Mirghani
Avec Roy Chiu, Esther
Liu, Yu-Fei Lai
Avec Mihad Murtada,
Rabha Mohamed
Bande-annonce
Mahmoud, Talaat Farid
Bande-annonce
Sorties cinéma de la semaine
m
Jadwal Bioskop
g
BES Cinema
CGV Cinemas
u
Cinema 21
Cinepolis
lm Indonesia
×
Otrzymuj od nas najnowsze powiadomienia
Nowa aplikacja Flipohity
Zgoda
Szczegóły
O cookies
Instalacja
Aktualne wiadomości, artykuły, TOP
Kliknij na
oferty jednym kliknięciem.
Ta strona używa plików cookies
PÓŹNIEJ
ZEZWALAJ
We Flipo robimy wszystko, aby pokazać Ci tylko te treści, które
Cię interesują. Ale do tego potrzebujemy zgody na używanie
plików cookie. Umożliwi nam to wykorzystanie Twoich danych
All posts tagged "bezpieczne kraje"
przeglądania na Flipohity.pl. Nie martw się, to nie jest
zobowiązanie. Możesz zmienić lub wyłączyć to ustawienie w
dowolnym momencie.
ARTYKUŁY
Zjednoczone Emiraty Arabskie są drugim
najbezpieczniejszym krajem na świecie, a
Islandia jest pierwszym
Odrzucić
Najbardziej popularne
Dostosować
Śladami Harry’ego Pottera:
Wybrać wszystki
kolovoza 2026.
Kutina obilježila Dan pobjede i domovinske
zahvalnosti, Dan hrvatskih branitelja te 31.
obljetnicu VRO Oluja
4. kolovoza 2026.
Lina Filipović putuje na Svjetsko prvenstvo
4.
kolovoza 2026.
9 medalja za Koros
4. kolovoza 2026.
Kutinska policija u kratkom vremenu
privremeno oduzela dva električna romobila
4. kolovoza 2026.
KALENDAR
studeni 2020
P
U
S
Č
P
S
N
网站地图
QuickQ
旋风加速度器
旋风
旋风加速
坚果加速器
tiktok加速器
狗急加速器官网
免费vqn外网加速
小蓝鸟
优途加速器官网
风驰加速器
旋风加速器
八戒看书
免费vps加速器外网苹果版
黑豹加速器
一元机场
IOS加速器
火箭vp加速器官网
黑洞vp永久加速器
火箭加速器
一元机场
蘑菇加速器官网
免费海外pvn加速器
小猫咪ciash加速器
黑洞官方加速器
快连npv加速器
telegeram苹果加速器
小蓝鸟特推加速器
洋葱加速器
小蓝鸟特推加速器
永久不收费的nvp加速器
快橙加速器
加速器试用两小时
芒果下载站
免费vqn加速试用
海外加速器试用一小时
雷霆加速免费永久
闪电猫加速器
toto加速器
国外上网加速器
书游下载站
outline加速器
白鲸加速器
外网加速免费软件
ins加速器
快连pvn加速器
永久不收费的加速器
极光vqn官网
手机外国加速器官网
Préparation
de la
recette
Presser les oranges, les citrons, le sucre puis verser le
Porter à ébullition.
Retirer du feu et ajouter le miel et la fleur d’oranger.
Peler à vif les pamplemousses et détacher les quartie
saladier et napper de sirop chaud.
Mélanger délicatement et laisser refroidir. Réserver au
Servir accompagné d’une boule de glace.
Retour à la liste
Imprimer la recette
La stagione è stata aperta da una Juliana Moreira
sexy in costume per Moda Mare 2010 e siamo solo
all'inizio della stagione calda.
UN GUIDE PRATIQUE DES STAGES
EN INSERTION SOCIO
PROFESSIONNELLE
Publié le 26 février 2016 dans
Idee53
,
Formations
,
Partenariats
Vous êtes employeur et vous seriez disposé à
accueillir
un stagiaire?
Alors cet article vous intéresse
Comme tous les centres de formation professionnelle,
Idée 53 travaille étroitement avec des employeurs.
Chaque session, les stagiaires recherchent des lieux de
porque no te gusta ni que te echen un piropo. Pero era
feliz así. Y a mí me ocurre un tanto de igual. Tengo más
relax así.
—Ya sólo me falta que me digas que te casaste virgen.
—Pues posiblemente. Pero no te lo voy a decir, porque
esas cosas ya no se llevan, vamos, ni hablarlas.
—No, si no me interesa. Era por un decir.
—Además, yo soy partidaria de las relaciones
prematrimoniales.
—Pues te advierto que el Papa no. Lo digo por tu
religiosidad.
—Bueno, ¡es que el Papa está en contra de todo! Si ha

● ASSIGNMENT:
A single number is expected: the count of lines in the preceding entries that contain "Papa".

● ANSWER BELOW:
2